- **TASK DESCRIPTION**:
List all lines of the data containing the word "lists".

(Stored data)
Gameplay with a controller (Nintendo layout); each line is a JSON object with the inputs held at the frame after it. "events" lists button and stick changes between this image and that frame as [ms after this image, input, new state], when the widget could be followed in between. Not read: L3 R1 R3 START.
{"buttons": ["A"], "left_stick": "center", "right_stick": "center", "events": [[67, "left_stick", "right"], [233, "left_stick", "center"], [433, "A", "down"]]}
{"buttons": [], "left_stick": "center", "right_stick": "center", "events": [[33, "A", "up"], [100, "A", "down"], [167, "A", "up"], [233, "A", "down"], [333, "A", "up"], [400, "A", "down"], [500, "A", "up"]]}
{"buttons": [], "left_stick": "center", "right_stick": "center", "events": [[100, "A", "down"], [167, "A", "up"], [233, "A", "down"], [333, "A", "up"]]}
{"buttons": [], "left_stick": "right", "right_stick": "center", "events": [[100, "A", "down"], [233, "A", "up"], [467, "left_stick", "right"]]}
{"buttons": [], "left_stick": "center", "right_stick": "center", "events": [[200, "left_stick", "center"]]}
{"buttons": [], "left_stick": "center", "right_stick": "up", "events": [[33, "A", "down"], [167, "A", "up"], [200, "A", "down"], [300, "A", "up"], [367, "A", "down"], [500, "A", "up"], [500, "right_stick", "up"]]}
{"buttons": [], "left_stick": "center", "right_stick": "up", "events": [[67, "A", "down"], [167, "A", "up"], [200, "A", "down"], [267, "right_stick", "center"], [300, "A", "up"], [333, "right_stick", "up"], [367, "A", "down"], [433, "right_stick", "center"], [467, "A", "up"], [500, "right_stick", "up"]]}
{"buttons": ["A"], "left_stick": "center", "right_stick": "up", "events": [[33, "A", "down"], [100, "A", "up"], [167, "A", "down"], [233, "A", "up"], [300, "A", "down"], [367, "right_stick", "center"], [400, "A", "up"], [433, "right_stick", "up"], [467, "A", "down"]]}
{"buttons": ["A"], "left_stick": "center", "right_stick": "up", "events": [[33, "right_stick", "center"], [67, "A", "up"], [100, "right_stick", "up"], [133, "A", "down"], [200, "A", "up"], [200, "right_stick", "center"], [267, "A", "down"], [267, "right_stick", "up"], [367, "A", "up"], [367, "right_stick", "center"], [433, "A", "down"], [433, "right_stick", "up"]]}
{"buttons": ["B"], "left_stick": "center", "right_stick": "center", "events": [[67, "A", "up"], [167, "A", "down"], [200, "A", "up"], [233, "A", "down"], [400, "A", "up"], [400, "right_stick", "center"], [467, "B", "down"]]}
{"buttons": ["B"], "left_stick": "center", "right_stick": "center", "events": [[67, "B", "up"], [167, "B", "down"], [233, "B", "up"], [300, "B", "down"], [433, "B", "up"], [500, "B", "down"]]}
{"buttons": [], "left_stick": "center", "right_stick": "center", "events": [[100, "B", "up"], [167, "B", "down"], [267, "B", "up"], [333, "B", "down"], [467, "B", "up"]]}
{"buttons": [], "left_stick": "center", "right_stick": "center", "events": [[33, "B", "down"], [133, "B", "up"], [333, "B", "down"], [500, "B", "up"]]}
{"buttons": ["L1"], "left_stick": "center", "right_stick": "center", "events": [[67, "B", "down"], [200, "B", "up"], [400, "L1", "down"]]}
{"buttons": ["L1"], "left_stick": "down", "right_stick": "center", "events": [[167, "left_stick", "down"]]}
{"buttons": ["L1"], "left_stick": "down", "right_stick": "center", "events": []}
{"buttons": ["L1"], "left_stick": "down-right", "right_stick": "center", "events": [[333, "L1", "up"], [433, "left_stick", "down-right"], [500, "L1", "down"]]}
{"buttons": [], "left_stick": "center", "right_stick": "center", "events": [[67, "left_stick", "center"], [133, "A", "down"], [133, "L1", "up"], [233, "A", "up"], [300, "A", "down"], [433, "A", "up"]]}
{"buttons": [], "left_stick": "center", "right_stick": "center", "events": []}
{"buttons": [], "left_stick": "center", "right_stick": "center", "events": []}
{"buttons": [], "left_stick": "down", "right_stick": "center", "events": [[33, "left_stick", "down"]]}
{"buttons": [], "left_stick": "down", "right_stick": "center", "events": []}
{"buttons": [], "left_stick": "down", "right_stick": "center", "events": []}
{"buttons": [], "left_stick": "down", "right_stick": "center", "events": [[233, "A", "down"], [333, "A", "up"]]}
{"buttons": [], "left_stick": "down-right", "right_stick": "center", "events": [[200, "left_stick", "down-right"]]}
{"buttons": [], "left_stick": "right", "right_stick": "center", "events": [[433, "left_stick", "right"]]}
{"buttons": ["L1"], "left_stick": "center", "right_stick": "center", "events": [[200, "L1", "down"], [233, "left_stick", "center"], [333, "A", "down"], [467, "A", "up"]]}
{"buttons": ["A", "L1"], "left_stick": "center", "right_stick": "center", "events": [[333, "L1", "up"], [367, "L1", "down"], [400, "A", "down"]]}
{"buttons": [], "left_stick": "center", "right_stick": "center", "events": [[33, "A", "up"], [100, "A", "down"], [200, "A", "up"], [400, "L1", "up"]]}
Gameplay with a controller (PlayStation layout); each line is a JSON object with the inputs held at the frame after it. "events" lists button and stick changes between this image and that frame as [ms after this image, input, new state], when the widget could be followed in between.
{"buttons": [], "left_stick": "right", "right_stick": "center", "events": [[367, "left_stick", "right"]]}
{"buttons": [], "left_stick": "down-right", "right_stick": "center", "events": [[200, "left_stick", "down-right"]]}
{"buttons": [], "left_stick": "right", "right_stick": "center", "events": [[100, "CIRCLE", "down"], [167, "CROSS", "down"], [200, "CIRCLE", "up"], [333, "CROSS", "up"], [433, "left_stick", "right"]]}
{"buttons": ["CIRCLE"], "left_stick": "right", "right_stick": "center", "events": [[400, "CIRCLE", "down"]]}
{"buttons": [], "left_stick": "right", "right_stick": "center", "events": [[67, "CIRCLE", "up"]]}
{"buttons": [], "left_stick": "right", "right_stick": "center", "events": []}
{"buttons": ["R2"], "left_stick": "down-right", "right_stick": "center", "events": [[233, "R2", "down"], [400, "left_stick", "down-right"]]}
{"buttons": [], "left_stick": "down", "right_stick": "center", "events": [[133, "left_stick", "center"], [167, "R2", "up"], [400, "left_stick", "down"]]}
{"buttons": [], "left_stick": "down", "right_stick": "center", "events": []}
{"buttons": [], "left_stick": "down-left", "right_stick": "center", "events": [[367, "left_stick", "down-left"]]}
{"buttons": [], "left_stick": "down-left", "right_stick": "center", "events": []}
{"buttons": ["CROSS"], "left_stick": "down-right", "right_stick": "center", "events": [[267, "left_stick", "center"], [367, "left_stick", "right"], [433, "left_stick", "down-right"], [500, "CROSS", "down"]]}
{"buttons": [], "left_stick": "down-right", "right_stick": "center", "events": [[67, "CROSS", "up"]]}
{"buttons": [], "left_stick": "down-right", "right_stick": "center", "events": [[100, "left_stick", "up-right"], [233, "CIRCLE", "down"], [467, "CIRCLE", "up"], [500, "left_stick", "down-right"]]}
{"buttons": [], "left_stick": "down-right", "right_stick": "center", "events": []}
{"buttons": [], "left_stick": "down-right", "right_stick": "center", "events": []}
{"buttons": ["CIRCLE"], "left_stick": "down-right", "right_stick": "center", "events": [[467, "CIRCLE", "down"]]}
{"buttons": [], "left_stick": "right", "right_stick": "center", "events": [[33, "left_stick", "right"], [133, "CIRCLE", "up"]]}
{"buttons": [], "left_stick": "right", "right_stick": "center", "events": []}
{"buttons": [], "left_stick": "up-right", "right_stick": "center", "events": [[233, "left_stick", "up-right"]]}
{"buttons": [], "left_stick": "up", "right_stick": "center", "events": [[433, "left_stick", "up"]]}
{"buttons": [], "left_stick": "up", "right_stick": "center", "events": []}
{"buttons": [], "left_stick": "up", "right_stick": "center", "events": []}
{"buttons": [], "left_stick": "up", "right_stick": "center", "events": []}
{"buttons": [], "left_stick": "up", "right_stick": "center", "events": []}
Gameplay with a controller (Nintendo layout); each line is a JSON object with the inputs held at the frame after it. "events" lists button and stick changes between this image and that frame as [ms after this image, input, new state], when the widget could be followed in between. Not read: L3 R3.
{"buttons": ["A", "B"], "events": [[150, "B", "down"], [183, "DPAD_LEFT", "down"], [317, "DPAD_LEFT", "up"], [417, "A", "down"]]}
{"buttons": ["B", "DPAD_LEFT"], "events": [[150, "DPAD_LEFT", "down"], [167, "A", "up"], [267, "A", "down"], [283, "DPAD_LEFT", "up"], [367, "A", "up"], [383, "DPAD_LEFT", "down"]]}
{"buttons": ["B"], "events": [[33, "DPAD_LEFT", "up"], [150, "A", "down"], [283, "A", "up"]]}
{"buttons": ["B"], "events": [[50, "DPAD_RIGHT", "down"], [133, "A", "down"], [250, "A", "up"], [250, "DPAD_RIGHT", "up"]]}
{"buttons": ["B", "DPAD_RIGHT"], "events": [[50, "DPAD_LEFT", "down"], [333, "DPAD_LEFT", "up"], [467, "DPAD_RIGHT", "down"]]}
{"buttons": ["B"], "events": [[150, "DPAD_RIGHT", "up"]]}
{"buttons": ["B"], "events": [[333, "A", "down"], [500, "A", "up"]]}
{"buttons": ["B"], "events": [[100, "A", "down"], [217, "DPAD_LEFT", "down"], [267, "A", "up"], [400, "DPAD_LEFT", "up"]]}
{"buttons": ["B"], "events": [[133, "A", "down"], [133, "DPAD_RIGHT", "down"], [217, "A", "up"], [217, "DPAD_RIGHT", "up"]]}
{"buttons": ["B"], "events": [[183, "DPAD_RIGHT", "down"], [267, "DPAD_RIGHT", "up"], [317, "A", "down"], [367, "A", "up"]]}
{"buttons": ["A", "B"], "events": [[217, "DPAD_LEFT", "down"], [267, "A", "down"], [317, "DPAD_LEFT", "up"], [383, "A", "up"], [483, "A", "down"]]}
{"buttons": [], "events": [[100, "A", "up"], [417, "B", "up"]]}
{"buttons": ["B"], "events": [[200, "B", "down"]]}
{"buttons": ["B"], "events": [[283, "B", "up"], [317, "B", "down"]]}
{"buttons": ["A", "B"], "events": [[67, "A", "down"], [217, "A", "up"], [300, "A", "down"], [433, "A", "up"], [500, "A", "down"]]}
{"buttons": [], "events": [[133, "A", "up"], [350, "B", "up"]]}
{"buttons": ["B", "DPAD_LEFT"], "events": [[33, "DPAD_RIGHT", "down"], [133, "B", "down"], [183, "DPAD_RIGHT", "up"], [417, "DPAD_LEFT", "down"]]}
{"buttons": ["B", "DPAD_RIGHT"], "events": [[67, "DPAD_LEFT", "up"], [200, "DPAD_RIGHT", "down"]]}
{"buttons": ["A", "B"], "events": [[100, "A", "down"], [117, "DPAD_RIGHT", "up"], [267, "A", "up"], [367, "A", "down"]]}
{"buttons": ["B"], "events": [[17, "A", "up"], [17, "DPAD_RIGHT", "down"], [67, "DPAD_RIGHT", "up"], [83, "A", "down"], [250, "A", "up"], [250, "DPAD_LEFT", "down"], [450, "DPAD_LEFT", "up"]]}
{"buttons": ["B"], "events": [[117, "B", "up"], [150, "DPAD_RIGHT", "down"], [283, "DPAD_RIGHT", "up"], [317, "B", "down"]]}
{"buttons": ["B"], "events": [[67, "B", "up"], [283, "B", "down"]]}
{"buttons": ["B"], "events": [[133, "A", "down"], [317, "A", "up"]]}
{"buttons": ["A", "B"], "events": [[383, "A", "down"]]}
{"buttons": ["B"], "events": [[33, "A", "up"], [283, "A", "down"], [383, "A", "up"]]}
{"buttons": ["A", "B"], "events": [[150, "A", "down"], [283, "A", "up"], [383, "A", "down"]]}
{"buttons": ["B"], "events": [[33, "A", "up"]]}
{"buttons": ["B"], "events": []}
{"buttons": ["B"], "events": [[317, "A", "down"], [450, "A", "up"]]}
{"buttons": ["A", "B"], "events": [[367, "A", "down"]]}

- **ANSWER SECTION**:
Gameplay with a controller (Nintendo layout); each line is a JSON object with the inputs held at the frame after it. "events" lists button and stick changes between this image and that frame as [ms after this image, input, new state], when the widget could be followed in between. Not read: L3 R1 R3 START.
Gameplay with a controller (PlayStation layout); each line is a JSON object with the inputs held at the frame after it. "events" lists button and stick changes between this image and that frame as [ms after this image, input, new state], when the widget could be followed in between.
Gameplay with a controller (Nintendo layout); each line is a JSON object with the inputs held at the frame after it. "events" lists button and stick changes between this image and that frame as [ms after this image, input, new state], when the widget could be followed in between. Not read: L3 R3.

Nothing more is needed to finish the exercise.